# Job:
Here are some records; copy every line that holds the word "cost".

(Beginning of Input data)

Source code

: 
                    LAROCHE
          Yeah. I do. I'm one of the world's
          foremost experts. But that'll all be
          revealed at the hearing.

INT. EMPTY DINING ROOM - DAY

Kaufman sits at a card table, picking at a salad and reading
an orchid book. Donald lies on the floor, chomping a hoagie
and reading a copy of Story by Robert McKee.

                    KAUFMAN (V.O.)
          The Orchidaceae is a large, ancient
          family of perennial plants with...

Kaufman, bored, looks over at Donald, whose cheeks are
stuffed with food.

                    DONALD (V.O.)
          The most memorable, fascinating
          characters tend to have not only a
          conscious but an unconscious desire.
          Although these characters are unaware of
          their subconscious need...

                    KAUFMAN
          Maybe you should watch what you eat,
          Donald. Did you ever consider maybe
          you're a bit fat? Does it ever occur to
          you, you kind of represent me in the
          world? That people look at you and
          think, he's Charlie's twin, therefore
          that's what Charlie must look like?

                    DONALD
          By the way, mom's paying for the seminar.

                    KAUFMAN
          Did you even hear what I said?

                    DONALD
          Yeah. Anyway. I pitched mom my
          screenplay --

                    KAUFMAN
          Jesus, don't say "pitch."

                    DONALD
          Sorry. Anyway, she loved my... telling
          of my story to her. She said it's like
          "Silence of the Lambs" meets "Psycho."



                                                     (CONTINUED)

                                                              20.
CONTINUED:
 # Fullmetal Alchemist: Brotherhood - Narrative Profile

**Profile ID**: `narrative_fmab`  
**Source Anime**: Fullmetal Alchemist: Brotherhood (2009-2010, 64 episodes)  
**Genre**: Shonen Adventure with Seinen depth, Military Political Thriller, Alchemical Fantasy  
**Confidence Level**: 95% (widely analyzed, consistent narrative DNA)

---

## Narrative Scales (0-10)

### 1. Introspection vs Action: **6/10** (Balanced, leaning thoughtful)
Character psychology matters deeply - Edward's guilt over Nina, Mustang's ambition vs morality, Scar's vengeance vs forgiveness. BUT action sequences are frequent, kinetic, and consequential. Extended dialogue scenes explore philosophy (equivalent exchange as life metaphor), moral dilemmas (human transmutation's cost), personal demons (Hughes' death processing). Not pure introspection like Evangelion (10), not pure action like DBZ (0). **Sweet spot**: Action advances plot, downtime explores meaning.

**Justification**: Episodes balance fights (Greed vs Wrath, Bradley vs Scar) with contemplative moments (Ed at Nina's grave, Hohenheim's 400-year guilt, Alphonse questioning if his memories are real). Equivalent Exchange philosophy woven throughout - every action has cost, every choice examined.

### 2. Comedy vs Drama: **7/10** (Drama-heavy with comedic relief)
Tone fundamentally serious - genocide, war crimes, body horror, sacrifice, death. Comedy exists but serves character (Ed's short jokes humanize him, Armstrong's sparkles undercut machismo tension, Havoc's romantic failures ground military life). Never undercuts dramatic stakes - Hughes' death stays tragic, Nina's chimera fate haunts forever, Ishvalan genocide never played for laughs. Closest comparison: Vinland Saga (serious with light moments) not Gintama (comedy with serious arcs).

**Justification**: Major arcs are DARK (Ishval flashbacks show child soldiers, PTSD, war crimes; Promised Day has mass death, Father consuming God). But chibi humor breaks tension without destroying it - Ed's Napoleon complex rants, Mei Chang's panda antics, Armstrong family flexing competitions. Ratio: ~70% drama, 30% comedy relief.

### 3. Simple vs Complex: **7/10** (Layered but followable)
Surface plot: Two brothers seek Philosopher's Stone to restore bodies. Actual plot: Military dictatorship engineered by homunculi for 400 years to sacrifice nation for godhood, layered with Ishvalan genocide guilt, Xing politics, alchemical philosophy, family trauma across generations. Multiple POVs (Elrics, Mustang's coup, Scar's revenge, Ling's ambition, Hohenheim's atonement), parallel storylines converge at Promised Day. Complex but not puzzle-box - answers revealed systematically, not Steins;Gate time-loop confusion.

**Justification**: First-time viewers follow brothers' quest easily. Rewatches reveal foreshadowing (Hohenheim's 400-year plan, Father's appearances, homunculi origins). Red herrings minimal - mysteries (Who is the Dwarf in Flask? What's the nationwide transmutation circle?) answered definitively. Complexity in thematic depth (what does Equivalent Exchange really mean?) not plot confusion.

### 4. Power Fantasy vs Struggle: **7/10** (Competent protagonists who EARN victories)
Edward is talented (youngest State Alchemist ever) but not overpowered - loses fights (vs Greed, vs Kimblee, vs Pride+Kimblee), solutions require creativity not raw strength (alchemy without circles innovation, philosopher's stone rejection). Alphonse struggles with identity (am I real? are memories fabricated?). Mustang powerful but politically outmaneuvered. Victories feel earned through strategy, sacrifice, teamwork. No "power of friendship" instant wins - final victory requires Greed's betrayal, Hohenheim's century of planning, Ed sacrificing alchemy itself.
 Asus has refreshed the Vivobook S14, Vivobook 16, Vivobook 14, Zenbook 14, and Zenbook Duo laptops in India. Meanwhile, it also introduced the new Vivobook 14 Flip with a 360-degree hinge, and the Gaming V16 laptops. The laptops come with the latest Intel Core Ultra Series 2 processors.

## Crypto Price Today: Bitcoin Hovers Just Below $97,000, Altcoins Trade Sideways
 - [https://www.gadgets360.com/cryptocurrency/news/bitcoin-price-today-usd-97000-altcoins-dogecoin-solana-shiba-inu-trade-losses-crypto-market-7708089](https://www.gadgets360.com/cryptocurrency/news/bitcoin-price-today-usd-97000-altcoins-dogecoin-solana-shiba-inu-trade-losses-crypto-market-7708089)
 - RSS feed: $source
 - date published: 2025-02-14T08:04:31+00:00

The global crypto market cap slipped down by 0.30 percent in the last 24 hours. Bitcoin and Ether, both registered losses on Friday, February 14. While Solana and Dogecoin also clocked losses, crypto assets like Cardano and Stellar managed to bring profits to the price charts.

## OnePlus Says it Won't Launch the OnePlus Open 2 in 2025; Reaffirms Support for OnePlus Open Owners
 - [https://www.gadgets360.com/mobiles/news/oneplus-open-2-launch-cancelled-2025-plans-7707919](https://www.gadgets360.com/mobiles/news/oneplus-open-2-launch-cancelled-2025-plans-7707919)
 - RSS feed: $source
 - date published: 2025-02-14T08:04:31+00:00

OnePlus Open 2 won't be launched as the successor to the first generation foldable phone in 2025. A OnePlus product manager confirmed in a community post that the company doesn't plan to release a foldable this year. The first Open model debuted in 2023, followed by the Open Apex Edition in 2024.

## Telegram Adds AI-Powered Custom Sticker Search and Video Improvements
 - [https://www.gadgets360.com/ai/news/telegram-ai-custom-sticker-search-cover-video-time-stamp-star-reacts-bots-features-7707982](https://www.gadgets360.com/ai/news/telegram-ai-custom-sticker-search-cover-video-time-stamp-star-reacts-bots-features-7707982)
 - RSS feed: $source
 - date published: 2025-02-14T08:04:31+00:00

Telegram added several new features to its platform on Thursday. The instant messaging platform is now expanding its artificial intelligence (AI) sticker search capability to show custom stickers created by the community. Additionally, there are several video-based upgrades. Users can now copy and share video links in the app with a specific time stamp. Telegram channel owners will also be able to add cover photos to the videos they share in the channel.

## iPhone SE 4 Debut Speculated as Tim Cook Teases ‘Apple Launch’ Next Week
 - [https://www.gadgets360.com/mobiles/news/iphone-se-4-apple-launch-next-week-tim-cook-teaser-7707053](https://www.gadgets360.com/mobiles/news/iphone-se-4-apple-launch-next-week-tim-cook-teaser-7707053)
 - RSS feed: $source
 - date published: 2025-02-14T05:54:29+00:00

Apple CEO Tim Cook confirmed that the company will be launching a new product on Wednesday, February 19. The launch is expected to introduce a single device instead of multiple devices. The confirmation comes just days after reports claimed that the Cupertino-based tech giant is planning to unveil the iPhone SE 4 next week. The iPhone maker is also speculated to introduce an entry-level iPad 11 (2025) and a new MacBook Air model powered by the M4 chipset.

(End of Input data)

# Result of this task:
Character psychology matters deeply - Edward's guilt over Nina, Mustang's ambition vs morality, Scar's vengeance vs forgiveness. BUT action sequences are frequent, kinetic, and consequential. Extended dialogue scenes explore philosophy (equivalent exchange as life metaphor), moral dilemmas (human transmutation's cost), personal demons (Hughes' death processing). Not pure introspection like Evangelion (10), not pure action like DBZ (0). **Sweet spot**: Action advances plot, downtime explores meaning.
**Justification**: Episodes balance fights (Greed vs Wrath, Bradley vs Scar) with contemplative moments (Ed at Nina's grave, Hohenheim's 400-year guilt, Alphonse questioning if his memories are real). Equivalent Exchange philosophy woven throughout - every action has cost, every choice examined.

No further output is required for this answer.